When I think back to the one I was twenty-five years ago, and compare the information of the time to what I have access to today, I understand why my poor submerged brain feels like turn as fast as the cheap little wind turbines that my husband has installed on the terrace.
A little advice: tell them yes. They do not ask for more.
Well, actually, I lied. I have never been interested in such articles. They annoyed me already at the time. Today, I do not even want to give them a second of my time.
Because today I prefer to read one of the thousands of articles on aging: Why it’s really horrible to be old (which is wrong), Choosing the right eyeliner for someone in your age (it will be necessary to pass on the body to tear mine away), etc.
I love getting old. I felt bad about myself all my life. And then it’s gone. I stopped feeling silly, because I’m not, and scourged myself because I was clumsy. I am asocial. It’s like that, and there are plenty of other people in my case.
We are a real tribe. Finally, a tribe whose members prefer to stay in their corner. I have sometimes thought back to times when I said or did something embarrassing for decades after the event. I’m done with all that. I stopped worrying about my physique. I spent decades worrying about every gray hair and every bead.
I stopped dying my hair more than a year ago. Well, that’s right, I still worry about the bead. But precisely, that’s also important: that too, I do with. I accept myself as I am. The person I am today would like to be a little less chubby. But self-acceptance is my creed. And that is almost true.
My brain does not understand that I’m 52 years old. In my head, I still have 31. My body, he is fully aware of the number of years he has lived.
There are things I have aged. Time changes people, and I realize that it’s easier to accept these changes than to fight them.
Here are the things that, for me, really belong to the past:
1. Keep quiet – I do not want to shut her up when I’m the witness or the victim of an injustice. It’s not that before, I did not say anything. I used to do it, but it was usually to defend someone. Not for me. And that’s over. I do not know exactly if it will improve things, but if they treat me badly, I will not let myself go.

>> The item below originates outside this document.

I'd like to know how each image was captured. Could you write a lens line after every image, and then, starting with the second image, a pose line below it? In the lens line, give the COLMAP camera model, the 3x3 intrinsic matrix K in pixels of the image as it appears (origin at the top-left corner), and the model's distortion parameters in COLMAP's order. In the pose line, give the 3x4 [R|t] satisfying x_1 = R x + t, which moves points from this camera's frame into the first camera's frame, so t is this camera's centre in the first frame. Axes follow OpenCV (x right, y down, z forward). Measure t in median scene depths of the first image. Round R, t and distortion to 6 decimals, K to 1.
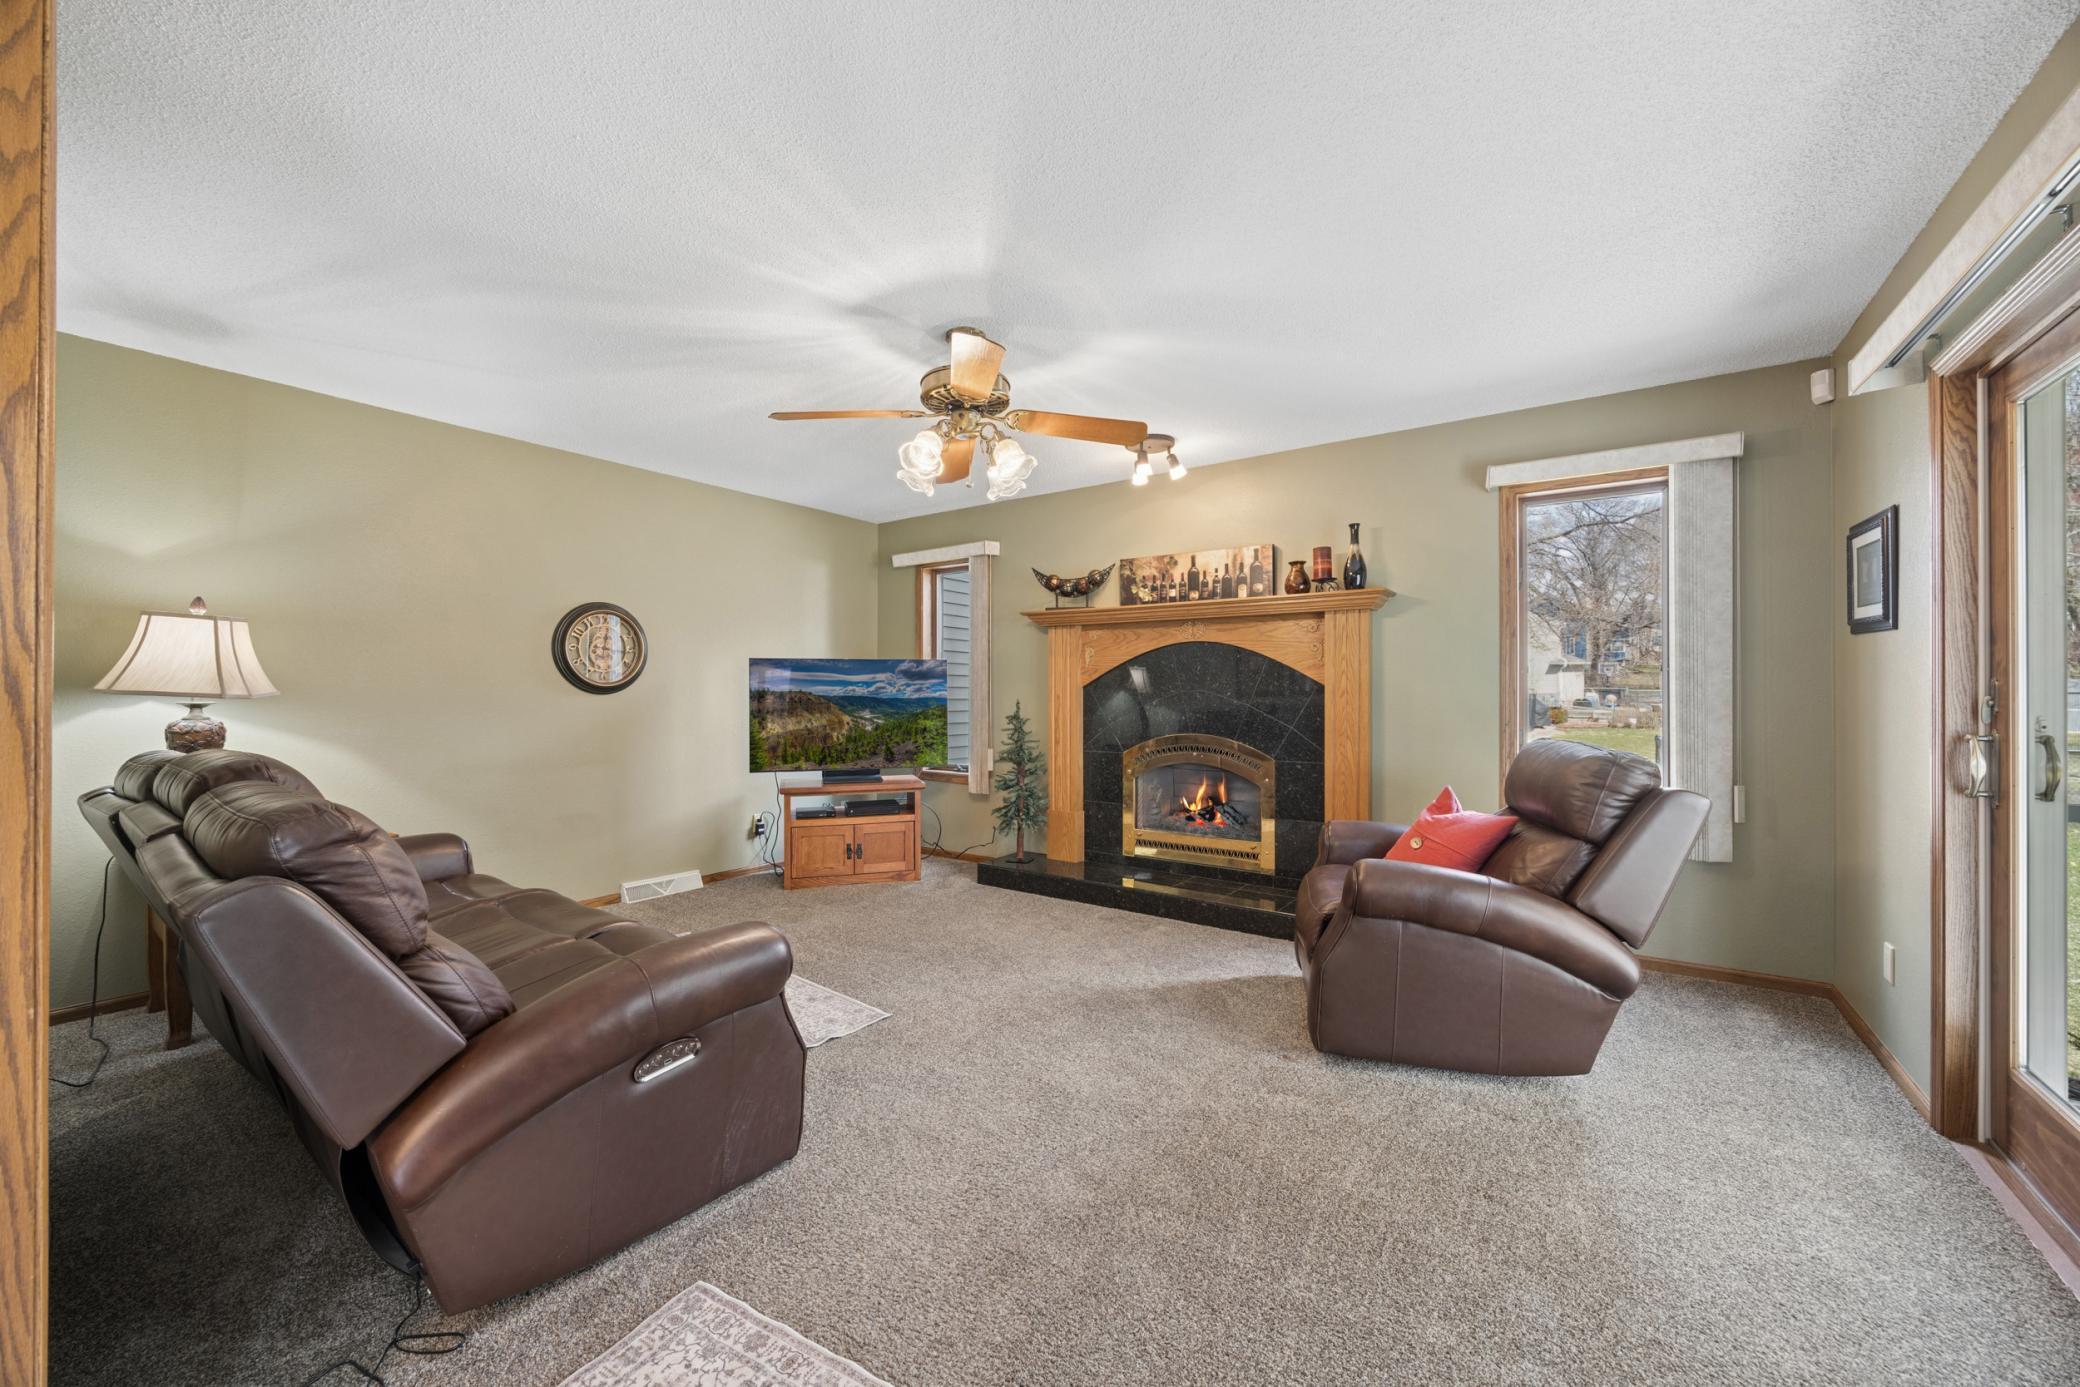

2. Worry about what others think about me – This morning, my husband and I went for breakfast in a fancy cafe (well, chic compared to the little embossery in the area). Then we had to go shopping. My hair would have been fine if I had not run out of dry shampoo. And I admit that my jeans should have been washed for a lease. But frankly … jeans, it does not get dirty, right? There were four women at the next table, and they all wore scarves. I had a brief moment of panic. I was a little neglected and my husband … my husband looked like a tramp. What would these ladies think of me? That’s when I decided that what they thought of me would not change the taste of my bacon omelette and avocados. By the way, the coffee is better at the embossing corner.
3. Guilty pleasures – I no longer have guilty pleasures. I just have fun. I do not feel guilty to love Lady Gaga, to have read all the books of Stephanie Plum, let alone to be a fan of TV series, to the point of being able to see them again and again. My Supernatural and Doctor Who phase is over. At this moment, I’m doing a marathon The Walking Dead. I have only one word to say: Daryl.
4. Uncomfortable shoes – To hell with uncomfortable shoes. And too bad if my socks are mismatched. As long as they are similar, it suits me.
5. To be ashamed of disorder – You know why there is so much disorder at home? Because right now, I do not want to clean up. And also because I am poorly organized and a little lazy.
6. Accumulate things I do not need – Well, trust me, it’s over. Almost all our stuff is not necessary, fun or comforting. We have less than two years left before our youngest child begins his graduate studies. Until then, my goal is to get rid of at least half of our business. And maybe even more.
7. Spend more time than necessary with people I do not like – This resolution began a few years ago. Before, I went to lunch a few days a week with colleagues. I do not like them. They are unpleasant, petty, and we have no common interest. One day, watching them take care of sports, politics or a project at work, I wondered what I was doing there. And then I stopped going to lunch with them. Life is too short to waste time with morons.
8. Apologize to people – Sometimes we come across real assholes. Of course, even the worst of assholes may have good sides, if you dig deep enough. What for? Why should I give this trouble? I do not want to waste my time with unpleasant people. Everyone makes their own choices. If some people decide to be unbearable, that’s their right. However, I do not feel obliged to find something good. All I want is to put as much distance as possible between them and me, and as quickly as possible.
And you, what have you spent the age? I would like to continue this list.